I'm pretty sure I left my reasoning skills at home last night, and just brought anger and rage with me.
dipping my christmas cookies in kaluha. santa would be proud.
You threw a bottle at the bartender and then stole his tip jar. However, you were quickly KO'd by the bartender. Solid right hook.
You were making dinosaur noises while jerking me off..
this kid is using one arm to help his buddy with a keg stand, and the other arm to hold up the chick he's making out with.
Apologies for hacking your facebook and posting that picture of you passed out hooked up to the IV...but we were sat with you on the ER floor for 3 hours, it got boring
He's hot though. It's not like he JUST got out of prison. That was like months ago
Serious questions. Who is that girl? Why is she wearing a tiara? And why does she keep asking about penis piercings?
There should be a promo code on the Papa Johns website for "I have no moneys but if you send a cute delivery guy I will pay him in blow jobs."

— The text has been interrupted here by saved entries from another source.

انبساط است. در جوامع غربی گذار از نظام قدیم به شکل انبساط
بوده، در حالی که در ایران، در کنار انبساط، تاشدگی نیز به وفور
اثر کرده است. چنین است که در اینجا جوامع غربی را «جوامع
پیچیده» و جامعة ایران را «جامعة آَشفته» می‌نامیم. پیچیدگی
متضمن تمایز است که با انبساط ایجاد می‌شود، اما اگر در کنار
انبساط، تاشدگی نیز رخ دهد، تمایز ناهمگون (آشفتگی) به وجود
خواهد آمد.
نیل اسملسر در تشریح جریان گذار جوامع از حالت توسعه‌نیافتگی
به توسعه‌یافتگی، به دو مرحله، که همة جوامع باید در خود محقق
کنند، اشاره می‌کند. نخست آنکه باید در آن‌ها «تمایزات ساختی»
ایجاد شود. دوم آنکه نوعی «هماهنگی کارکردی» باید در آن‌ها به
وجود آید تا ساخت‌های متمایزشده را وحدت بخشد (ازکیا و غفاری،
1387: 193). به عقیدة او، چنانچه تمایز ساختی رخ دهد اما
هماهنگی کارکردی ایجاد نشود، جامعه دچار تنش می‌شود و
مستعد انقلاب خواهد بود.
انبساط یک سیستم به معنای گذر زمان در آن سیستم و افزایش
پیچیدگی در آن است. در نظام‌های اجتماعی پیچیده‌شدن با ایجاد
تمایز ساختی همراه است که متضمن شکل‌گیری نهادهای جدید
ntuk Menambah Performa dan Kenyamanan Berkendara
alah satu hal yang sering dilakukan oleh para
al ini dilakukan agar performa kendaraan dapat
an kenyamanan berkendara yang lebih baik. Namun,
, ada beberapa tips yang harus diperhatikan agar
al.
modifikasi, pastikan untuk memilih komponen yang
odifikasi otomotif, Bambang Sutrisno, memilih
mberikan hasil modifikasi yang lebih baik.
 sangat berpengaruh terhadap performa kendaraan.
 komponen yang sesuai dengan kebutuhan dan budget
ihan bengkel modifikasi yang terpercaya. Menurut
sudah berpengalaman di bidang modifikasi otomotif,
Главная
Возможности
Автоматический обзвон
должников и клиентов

He sat next to me, put his arm around me, yelled at his girlfriend that he was breaking up with her, and told me I'm his little pet for the night.
Until you have had Country Grammar stuck in your head whilst writing a Supreme Court brief you've never lived.
BILL GATES DONALD TRUMP LET ME IN NOW
I found a used condom in my purse this morning. It was in there with a bunch of smushed french fries.
Woke up in a house I don't know, with someone else's pants on, and wolverine hair, to my girlfriend yelling on the phone about the 4 girls I made out with last
What's a sexy way to say balls deep???
I got paid to fuck my boss for lunch. My job is better than yours.